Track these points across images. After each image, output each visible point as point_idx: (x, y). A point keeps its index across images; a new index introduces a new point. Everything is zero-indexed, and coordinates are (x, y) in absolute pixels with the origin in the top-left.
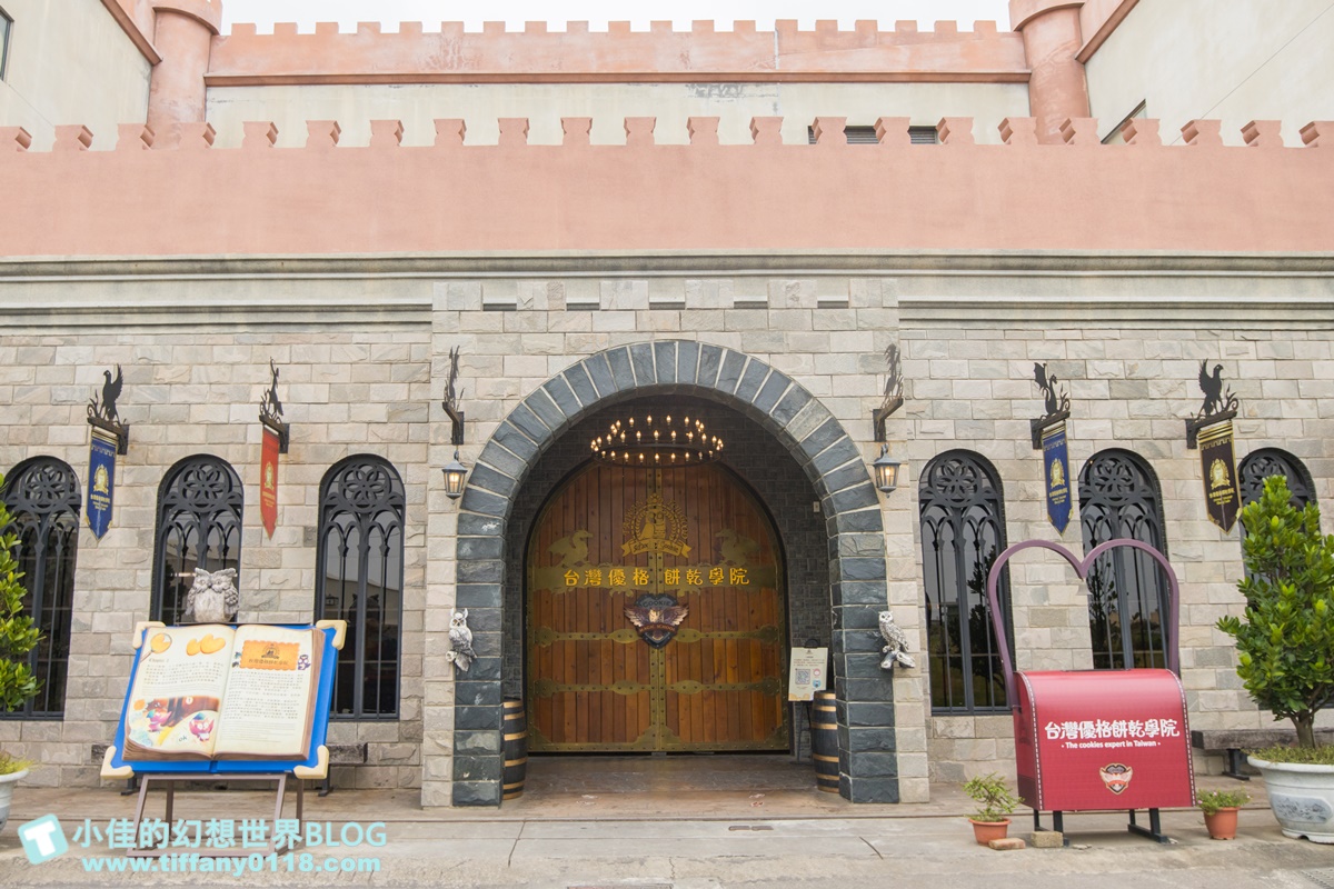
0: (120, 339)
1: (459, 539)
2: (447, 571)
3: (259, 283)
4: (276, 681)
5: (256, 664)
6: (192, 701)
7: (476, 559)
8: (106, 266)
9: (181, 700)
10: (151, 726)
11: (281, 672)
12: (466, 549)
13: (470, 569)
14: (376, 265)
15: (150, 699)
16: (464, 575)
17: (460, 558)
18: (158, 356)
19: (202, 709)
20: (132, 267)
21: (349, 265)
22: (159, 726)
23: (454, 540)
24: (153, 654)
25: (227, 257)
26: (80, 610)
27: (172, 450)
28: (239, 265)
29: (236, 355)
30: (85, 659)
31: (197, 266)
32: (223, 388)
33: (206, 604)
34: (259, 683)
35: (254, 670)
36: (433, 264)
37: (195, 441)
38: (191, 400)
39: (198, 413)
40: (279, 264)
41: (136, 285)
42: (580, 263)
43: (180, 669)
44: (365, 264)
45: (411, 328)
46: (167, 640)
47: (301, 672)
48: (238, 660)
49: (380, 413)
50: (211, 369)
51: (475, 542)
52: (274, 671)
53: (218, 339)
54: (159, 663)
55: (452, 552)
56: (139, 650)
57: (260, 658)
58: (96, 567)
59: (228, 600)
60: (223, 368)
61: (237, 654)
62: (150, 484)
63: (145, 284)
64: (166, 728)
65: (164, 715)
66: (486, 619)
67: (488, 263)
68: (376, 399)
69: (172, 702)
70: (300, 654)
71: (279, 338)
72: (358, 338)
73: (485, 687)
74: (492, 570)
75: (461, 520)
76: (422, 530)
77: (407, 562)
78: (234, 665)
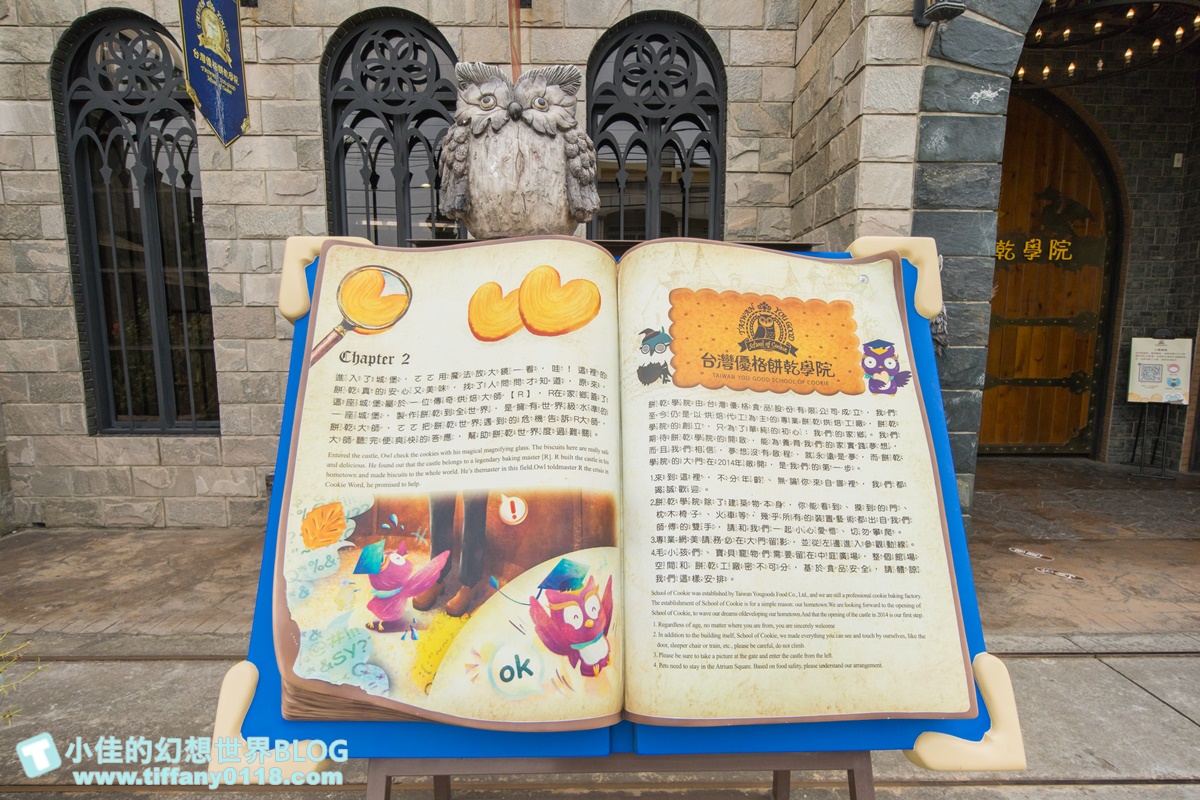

* PROBLEM *
Give back, exactly as written, the stretch from the line with "59: (228, 600)" through the line with "74: (492, 570)", and no other lines from the records above.

* TASK RESULT *
59: (228, 600)
60: (223, 368)
61: (237, 654)
62: (150, 484)
63: (145, 284)
64: (166, 728)
65: (164, 715)
66: (486, 619)
67: (488, 263)
68: (376, 399)
69: (172, 702)
70: (300, 654)
71: (279, 338)
72: (358, 338)
73: (485, 687)
74: (492, 570)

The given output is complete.